Biden praised O’Connor for breaking down barriers in the legal and political worlds, transcending political divisions and weighing ordinary people in her decision-making in pointed remarks that contrasted sharply with his words about the current Supreme Court.
“She was especially conscious of the law’s real impact on people’s lives,” he said. “One need not agree with all her decisions in order to recognize that her principles were deeply held, and of the highest order, and that her desire for civility was genuine.”
O’Connor knew that “no person is an island” and that Americans – “rugged individualists, adventurers and entrepreneurs” – were inextricably linked, he said at the service in Washington National Cathedral..

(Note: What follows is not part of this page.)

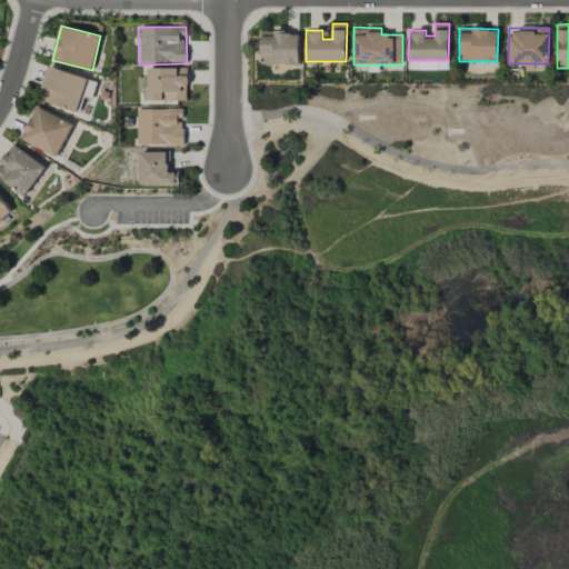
[(300,32),(261,31),(260,65),(299,65),(300,32)]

“And for America to thrive, Americans must see themselves not as enemies, but as partners in the great work of deciding our collective destiny,” Biden said.
Tributes to O’Connor, who died on Dec. 1 at age 93, were also delivered by Chief Justice John Roberts and O’Connor’s son Jay O’Connor.
Sandra Day O’Connor died in Phoenix, Arizona, of complications related to advanced dementia and a respiratory illness.
A centrist on the court who was appointed by Republican President Ronald Reagan in 1981, O’Connor served until her retirement in 2006.
She created a critical alliance in 1992 to affirm the central holding in Roe v. Wade, the 1973 decision that made abortion legal nationwide. She also was a crucial vote in 2003 to uphold campus affirmative action policies that were used to increase the number of underrepresented minority students at American colleges.
The Supreme Court, which now has a 6-3 conservative majority, overturned the Roe ruling in 2022, and in June struck down race-conscious admissions programs in higher education, effectively prohibiting affirmative action.
Biden has said the current Supreme Court has done more to “unravel basic rights and basic decisions than any court in recent history,” but has rejected calls to expand it.
O’Connor’s body lay in repose on Monday in the great hall of the Supreme Court in Washington, where all nine current justices attended a private ceremony before the public was invited to pay their respects.
All the justices also were present for the funeral service.
Chief Justice Roberts called her a “strong, influential and iconic jurist.”
It was hard for young people to imagine a time when women were not on the bench, he added, because O’Connor was so good. “She was so successful that the barriers she broke down are almost unthinkable today,” he said.
Jay O’Connor spoke of his mother as an indefatigable woman with “unearthly energy” who kept working long after she hung up her judicial robes.
“What do we say to the special person? This little cowgirl? This remarkable woman from a remote cattle ranch in Arizona? This mother, this justice, who did so much for so many people? We say to her: We thank you, we love you, we will never, ever forget you.”